For instance, if a retailer buys goods worth $ 10,000 with the agreement that they will pay for the goods in 30 days while the supplier offers net 30 terms, the accounts payable will amount to $ 10,000 and it is recorded under current liabilities. It shows an expense that is a liability for the retailer, which must be paid within one year.

Key Things To Know:

- Accounts payable is a payable position that indicates a future commitment to pay for the supplies and merchandise received in the business.

- It is a negative account on the balance sheet because it represents an amount that the business has spent and which it needs to repay.

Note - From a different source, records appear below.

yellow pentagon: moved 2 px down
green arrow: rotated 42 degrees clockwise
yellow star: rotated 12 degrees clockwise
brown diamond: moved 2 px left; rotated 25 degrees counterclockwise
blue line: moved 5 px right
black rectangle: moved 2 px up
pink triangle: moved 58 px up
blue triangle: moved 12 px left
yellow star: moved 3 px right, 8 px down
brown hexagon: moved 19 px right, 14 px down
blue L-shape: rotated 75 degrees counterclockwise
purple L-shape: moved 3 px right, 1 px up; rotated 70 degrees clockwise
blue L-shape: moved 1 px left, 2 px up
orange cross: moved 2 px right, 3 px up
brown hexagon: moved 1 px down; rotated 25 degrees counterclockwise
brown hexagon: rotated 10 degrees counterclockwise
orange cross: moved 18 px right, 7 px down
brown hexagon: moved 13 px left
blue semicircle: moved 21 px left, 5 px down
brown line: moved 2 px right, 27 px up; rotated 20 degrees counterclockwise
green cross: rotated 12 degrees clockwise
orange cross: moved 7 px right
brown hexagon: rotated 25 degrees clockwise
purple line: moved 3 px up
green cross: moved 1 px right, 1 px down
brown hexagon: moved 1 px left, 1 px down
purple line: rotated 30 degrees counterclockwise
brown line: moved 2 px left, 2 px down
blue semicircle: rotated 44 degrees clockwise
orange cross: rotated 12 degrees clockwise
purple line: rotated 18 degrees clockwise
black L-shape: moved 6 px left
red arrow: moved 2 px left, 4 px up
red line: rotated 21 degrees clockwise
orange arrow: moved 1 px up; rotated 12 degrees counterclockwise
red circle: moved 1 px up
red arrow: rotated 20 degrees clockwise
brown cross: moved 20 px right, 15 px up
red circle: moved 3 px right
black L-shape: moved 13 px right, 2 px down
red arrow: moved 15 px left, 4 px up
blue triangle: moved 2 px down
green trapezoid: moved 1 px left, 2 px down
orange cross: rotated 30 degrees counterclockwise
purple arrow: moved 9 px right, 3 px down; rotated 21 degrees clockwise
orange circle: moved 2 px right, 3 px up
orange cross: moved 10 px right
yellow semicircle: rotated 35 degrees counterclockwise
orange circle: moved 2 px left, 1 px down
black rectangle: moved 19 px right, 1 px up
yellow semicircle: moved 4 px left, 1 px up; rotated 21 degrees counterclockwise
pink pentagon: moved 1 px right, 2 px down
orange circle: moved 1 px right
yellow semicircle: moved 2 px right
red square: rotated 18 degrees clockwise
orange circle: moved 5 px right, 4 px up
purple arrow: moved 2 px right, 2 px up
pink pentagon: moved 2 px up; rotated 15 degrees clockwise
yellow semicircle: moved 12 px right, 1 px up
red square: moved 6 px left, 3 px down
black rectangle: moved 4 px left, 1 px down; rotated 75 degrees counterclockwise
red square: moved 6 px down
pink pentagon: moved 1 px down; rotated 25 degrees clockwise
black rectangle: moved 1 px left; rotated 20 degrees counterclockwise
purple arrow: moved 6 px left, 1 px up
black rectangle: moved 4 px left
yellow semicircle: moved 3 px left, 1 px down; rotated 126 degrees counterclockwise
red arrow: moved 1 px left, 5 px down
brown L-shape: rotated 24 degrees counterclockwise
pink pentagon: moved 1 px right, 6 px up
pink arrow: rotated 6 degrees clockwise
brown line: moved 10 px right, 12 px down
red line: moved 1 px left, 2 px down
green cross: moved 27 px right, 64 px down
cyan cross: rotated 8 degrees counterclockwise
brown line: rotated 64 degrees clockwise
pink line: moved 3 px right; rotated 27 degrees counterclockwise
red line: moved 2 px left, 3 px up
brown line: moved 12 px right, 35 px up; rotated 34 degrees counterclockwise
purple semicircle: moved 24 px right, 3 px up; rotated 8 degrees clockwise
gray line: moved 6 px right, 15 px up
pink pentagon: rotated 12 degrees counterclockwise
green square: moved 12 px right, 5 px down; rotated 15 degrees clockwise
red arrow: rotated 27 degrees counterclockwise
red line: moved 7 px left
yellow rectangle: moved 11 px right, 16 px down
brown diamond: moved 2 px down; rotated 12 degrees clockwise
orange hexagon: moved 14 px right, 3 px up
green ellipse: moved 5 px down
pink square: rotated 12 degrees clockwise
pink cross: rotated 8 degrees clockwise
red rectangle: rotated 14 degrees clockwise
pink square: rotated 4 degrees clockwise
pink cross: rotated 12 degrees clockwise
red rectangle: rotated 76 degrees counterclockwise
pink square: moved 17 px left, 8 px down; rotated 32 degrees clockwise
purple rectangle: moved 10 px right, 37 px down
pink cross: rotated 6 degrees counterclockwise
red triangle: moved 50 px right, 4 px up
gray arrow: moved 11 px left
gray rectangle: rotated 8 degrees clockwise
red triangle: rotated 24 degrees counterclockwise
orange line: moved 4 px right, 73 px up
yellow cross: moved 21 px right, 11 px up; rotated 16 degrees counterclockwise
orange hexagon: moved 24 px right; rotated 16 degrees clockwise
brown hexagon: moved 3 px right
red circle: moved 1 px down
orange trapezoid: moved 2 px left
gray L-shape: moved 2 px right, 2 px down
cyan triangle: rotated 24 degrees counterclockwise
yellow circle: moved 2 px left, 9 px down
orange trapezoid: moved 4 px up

- Accounts payable is not an expense at the time when the raw materials or the supplies were purchased.

Why AP Is Not An Expense

It is confused with the account expenses by many people. But they are very different accounting concepts:

Cost – It refers to the amount of money or value that was used to purchase an asset or goods for business during an accounting period. Costs feature on the income statement and have the natural tendency of directly decreasing net income totals.

Accounts payable – Reveals commitment to make payments for expenses in the future. From the balance sheet, we find that AP has the appearance of being an asset.

Therefore at the time when a business takes accounts payable it has not recorded any amount of cash has not been spent or an expense is not recorded in the income statement. It may take months, or even years before the company pays off its AP balance in full to eliminate an actual expense.

When does Accounts Payable become an Expense?

Directly, accounts payable does not constitute an operating expense but the purchase transactions falling under the accounts payable line will convert to expenses at a later date when payment is made.

Here is the typical sequence of accounting events:

1. This means that the company purchases its inventories or materials on a 30-day credit basis. Accounts payable has $10,000 outstanding, which was not the case before.

2. After 30 days, the AP of the Company is settled by issuing a cheque of $ 10,000 to its suppliers.

3. The $10,000 cash payment is recognized as SG&A expenses similar to COGS or Supplies expenses.

The recording of the expense occurs at the time accounts payable become due and get paid off, not at the time the AP line was created.

In its essence, accounts payable can be defined as a way of delaying a cost. Basically, through the use of credit terms in making purchases of various items, the company has delayed the recognition of such items’ costs as expenses. Payables, especially accounts payable, paid later on will lead to expensing those item costs in operating expenses.

In Summary

Even though accounts payable, as the name might suggest, is a liability through which a company agrees to pay for items in the future, it is not an expense in itself. AP is recorded on the balance sheet as an account payable rather than it is recorded on the income statement. Nevertheless, it is important to point out that paying off accounts payable will result in recognizing expenses such as Cost of Goods Sold or Supplies Expense. Thus, after some delay, accounts payable turn into the expenses of the company.